Others say predictions of its death are premature. Pouya Abdi, a district landlord who favored renewing the BID, says the district needs concessions from the city, such as a relaxation of parking regulations.
"This is an area where a Third World mentality thrived," he says. "Then the city started enforcing rules. A customer would buy items that cost 50 cents and get a $35 ticket for loading. So he wouldn't come back anymore."
The collapse of the Toy District BID illustrates one of the real drawbacks of providing municipal services on a block-by-block basis. The health of the entire downtown depends on cleanliness and safety, but one cluster of strapped or recalcitrant property owners can rip a hole in the fabric.
Unfortunately, in Los Angeles providing trash pickup and security patrols through BIDs is a necessity, because Proposition 13 has left the city without the resources to deliver specialized services to downtown neighborhoods without special assessments.
But creating and funding a BID requires a majority vote of its property owners. Downtown executives say that BIDs are a hard sell for some property owners even in good times and in upward-bound neighborhoods.
"Unless we can prove that we're increasing property values and rents, it's hard to justify those additional assessments," Smith says.
In districts where rents are on the downward slope, owners start to see the BID as just another revenue drain.
"Our cash flow is very bad," says Saeed Farkhondehpour, the largest property owner in the Toy District. He says he opposed renewing the BID because "the work they were doing wasn't making a big difference." Farkhondehpour, whose under-construction Medallion project will be partially within the Toy District, told me his portion of the BID's roughly $500,000 annual budget came to $150,000. He believes he can get trash collected for less. "We're going to handle it internally."
But unless he can get his fellow landlords to come together, there still won't be services for the whole Toy District.
The landlords as a whole haven't shown themselves to be the most proactive bunch thus far. Many tenants occupy spaces without access to commercial trash service or even basic sanitary facilities. Some say their landlords tell them to dump their stores' refuse in the nearest pedestrian trash can.

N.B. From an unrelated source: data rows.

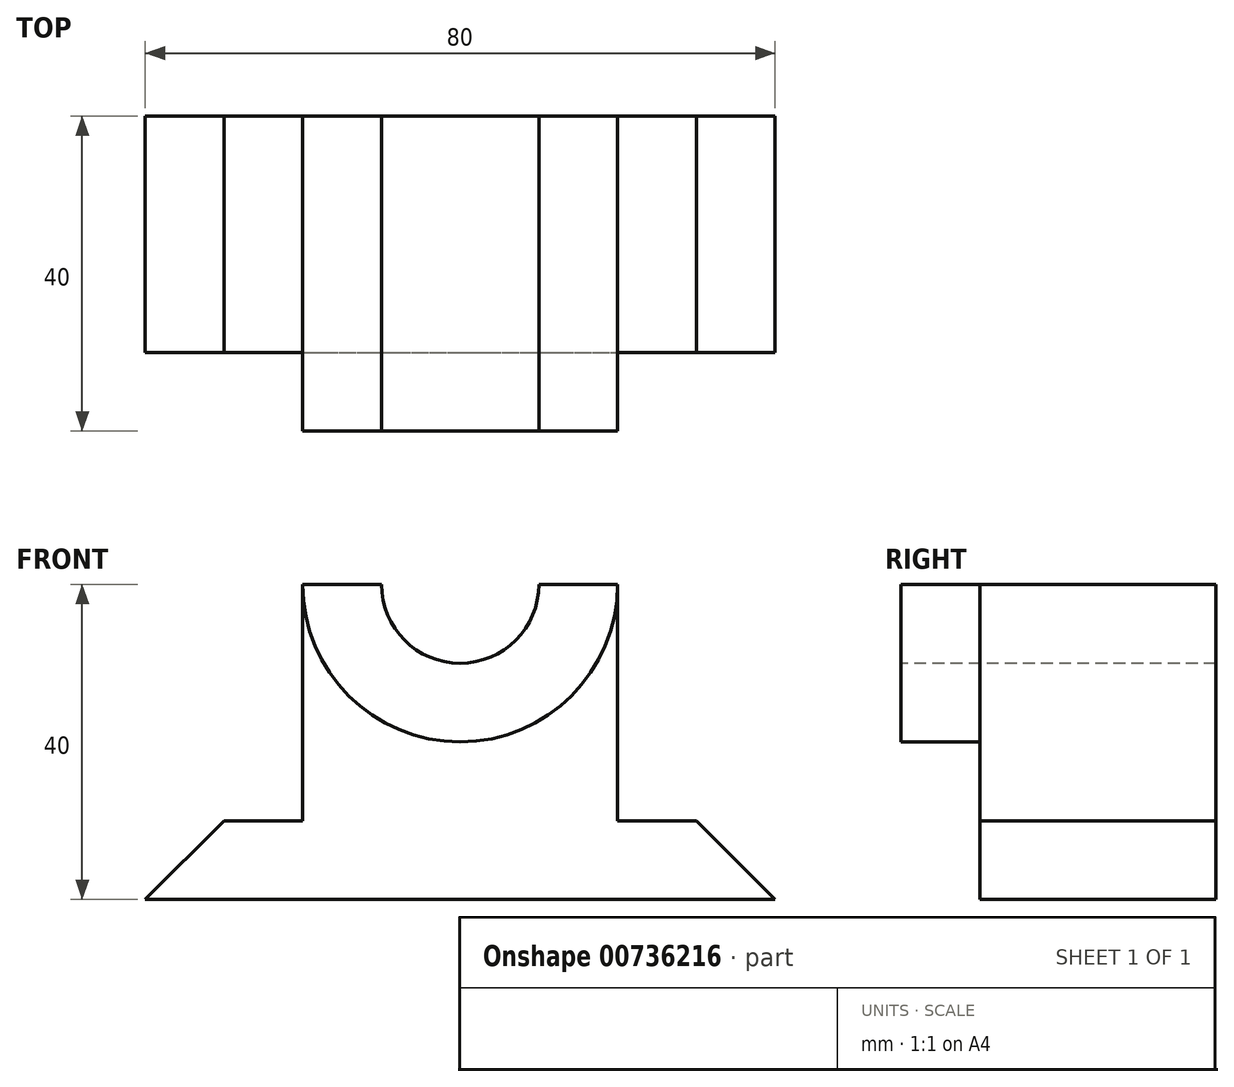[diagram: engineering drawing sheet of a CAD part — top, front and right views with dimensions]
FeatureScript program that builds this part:
annotation { "Feature Type Name" : "Feature", "Feature Type Description" : "" }
export const myFeature = defineFeature(function(context is Context, id is Id, definition is map)
    precondition{}
    {
        {
            var Q0;
            Q0=qCreatedBy(makeId("Front.planeOp"),FACE);
            var sketch = newSketch(context, id + "F0", { "sketchPlane" : qUnion([Q0])});
            skLineSegment(sketch, "E0", {"start": v(0, 0) * mm, "end": v(80, 0) * mm});
            skLineSegment(sketch, "E1", {"start": v(80, 0) * mm, "end": v(70, 10) * mm});
            skLineSegment(sketch, "E2", {"start": v(70, 10) * mm, "end": v(60, 10) * mm});
            skLineSegment(sketch, "E3", {"start": v(60, 10) * mm, "end": v(60, 40) * mm});
            skLineSegment(sketch, "E4", {"start": v(60, 40) * mm, "end": v(20, 40) * mm});
            skLineSegment(sketch, "E5", {"start": v(20, 40) * mm, "end": v(20, 10) * mm});
            skLineSegment(sketch, "E6", {"start": v(20, 10) * mm, "end": v(10, 10) * mm});
            skLineSegment(sketch, "E7", {"start": v(10, 10) * mm, "end": v(0, 0) * mm});
            skSolve(sketch);
        }
        {
            var Q0;
            Q0=makeQuery(id+"F0.imprint","IMPRINT",FACE,{"disambiguationData":[TD([[makeQuery(id+"F0.imprint","IMPRINT",EDGE,{"derivedFrom":sQuery(id+"F0.wireOp",EDGE,"E0")}),1.0]])]});
            extrude(context, id + "F1", {"entities" : qUnion([Q0]), "depth" : 30 * mm, "offsetDistance" : 25 * mm});
        }
        {
            var Q0;
            Q0=makeQuery(id+"F1.opExtrude","CAP_FACE",FACE,{"disambiguationData":[OSD([sQuery(id+"F0.wireOp",EDGE,"E0"),sQuery(id+"F0.wireOp",EDGE,"E1"),sQuery(id+"F0.wireOp",EDGE,"E2"),sQuery(id+"F0.wireOp",EDGE,"E3"),sQuery(id+"F0.wireOp",EDGE,"E4"),sQuery(id+"F0.wireOp",EDGE,"E5"),sQuery(id+"F0.wireOp",EDGE,"E6"),sQuery(id+"F0.wireOp",EDGE,"E7")])],"isStart":false});
            var sketch = newSketch(context, id + "F2", { "sketchPlane" : qUnion([Q0])});
            skArc(sketch, "E8", {"start": v(20, 40) * mm, "mid": v(40, 20) * mm, "end": v(60, 40) * mm});
            skLineSegment(sketch, "E9", {"start": v(20, 40) * mm, "end": v(60, 40) * mm});
            skSolve(sketch);
        }
        {
            var Q0;
            Q0=makeQuery(id+"F2.imprint","IMPRINT",FACE,{"disambiguationData":[TD([[makeQuery(id+"F2.imprint","IMPRINT",EDGE,{"derivedFrom":sQuery(id+"F2.wireOp",EDGE,"E8")}),1.0]])]});
            extrude(context, id + "F3", {"entities" : qUnion([Q0]), "operationType" : NewBodyOperationType.ADD, "depth" : 10 * mm, "offsetDistance" : 25 * mm});
        }
        {
            var Q0;
            Q0=makeQuery(id+"F3.opExtrude","CAP_FACE",FACE,{"disambiguationData":[OSD([sQuery(id+"F2.wireOp",EDGE,"E8"),sQuery(id+"F2.wireOp",EDGE,"E9")])],"isStart":false});
            var sketch = newSketch(context, id + "F4", { "sketchPlane" : qUnion([Q0])});
            skArc(sketch, "E10", {"start": v(50, 40) * mm, "mid": v(40, 30) * mm, "end": v(30, 40) * mm});
            skLineSegment(sketch, "E11", {"start": v(30, 40) * mm, "end": v(50, 40) * mm});
            skSolve(sketch);
        }
        {
            var Q0;
            Q0 = qSketchRegion(id + "F4", true);
            extrude(context, id + "F5", {"entities" : qUnion([Q0]), "operationType" : NewBodyOperationType.REMOVE, "oppositeDirection" : true, "depth" : 43.3 * mm, "offsetDistance" : 25 * mm});
        }
    });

"The tenants don't have a clue," says Estela Lopez, executive director of the Central City East Assn. "That's a multilingual, multicultural area. Some of them have been told by their landlords that we are their trash service. We ended up being the de facto commercial refuse service simply to keep the area clean because if we didn't we'd have a vermin infestation and worse."
The city hasn't been very proactive either. Jan Perry, whose City Council district encompasses the area, says she steered clear of the efforts to renew the Toy District BID because these districts are "a form of self-governance, and it's not appropriate to exert undue political influence."
She says it's "shortsighted" for the property owners to let the BID expire, and that come Jan. 1 she'll seek a special detail to keep the district clean, but it will be "a full cost recovery operation," meaning it will be paired with stepped-up code enforcement -- and fines.
In other words, an answer to the Toy District's future isn't on the horizon. But the broader question is how to find a solution to the city's powerlessness. "This is the system working as it should, in sort of a perverse way," Lopez says. "It is up to that community to decide for itself where it wants to go."